_YOUR GOAL_
Write the records below out in full, character for character, with no pictures.

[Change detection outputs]
====

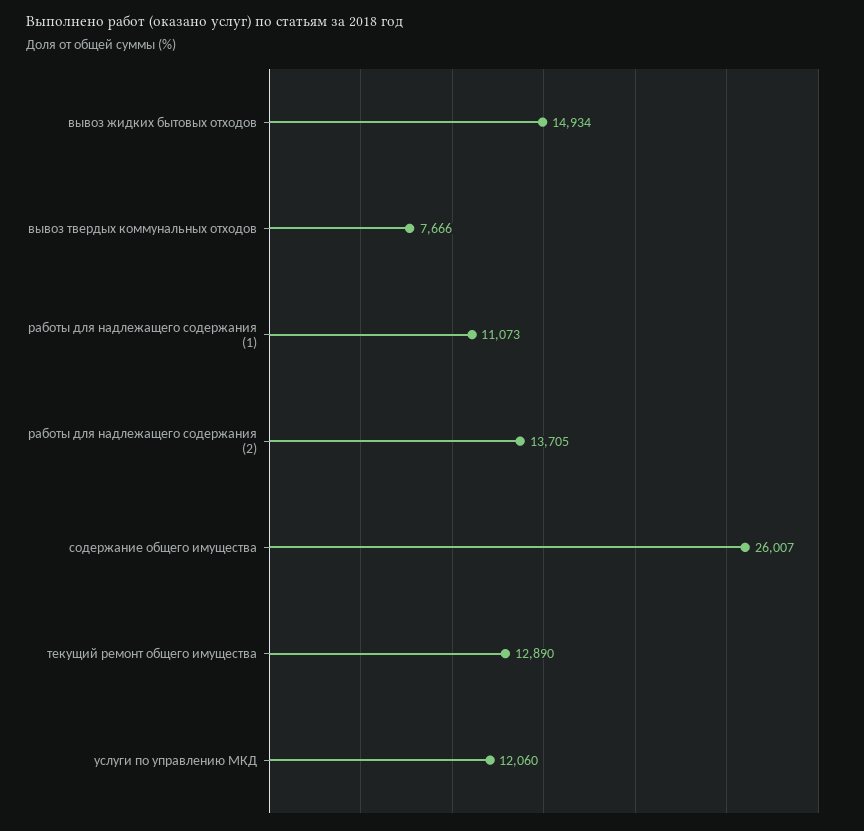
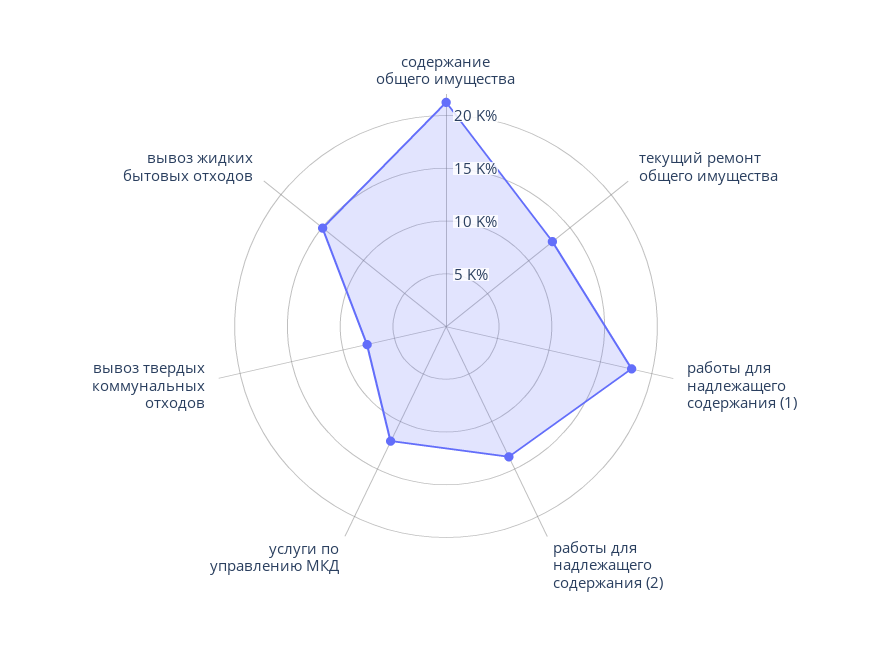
  {
    "вывоз жидких бытовых отходов": 14934,
    "вывоз твердых коммунальных отходов": 7666,
-   "работы для надлежащего содержания (1)": 11073,
+   "работы для надлежащего содержания (1)": 18000,
    "работы для надлежащего содержания (2)": 13705,
-   "содержание общего имущества": 26007,
+   "содержание общего имущества": 21000,
    "текущий ремонт общего имущества": 12890,
    "услуги по управлению МКД": 12060
  }

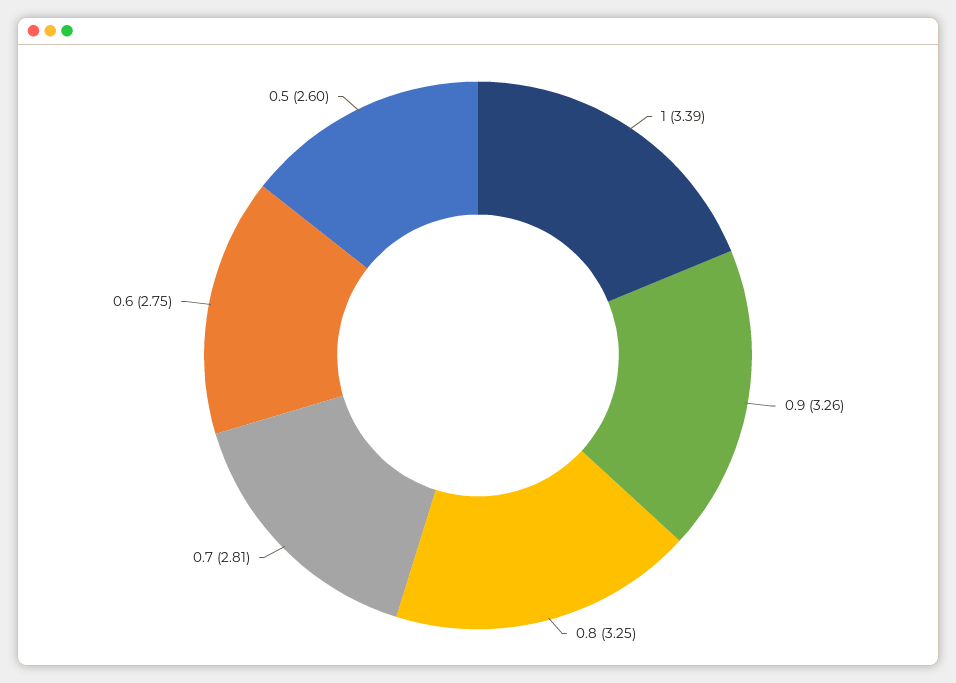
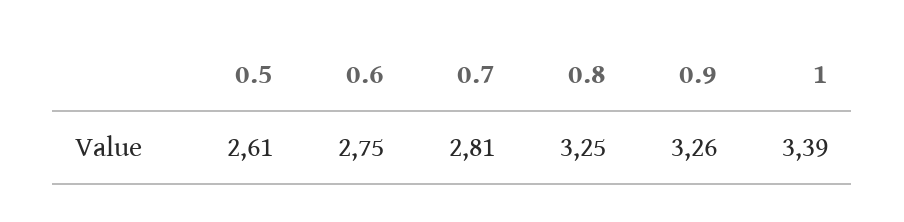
  {
    "1": 3.39,
    "0.9": 3.26,
    "0.8": 3.25,
    "0.7": 2.81,
    "0.6": 2.75,
-   "0.5": 2.6
+   "0.5": 2.61
  }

====

_ANSWER AREA_
  {
    "вывоз жидких бытовых отходов": 14934,
    "вывоз твердых коммунальных отходов": 7666,
-   "работы для надлежащего содержания (1)": 11073,
+   "работы для надлежащего содержания (1)": 18000,
    "работы для надлежащего содержания (2)": 13705,
-   "содержание общего имущества": 26007,
+   "содержание общего имущества": 21000,
    "текущий ремонт общего имущества": 12890,
    "услуги по управлению МКД": 12060
  }

  {
    "1": 3.39,
    "0.9": 3.26,
    "0.8": 3.25,
    "0.7": 2.81,
    "0.6": 2.75,
-   "0.5": 2.6
+   "0.5": 2.61
  }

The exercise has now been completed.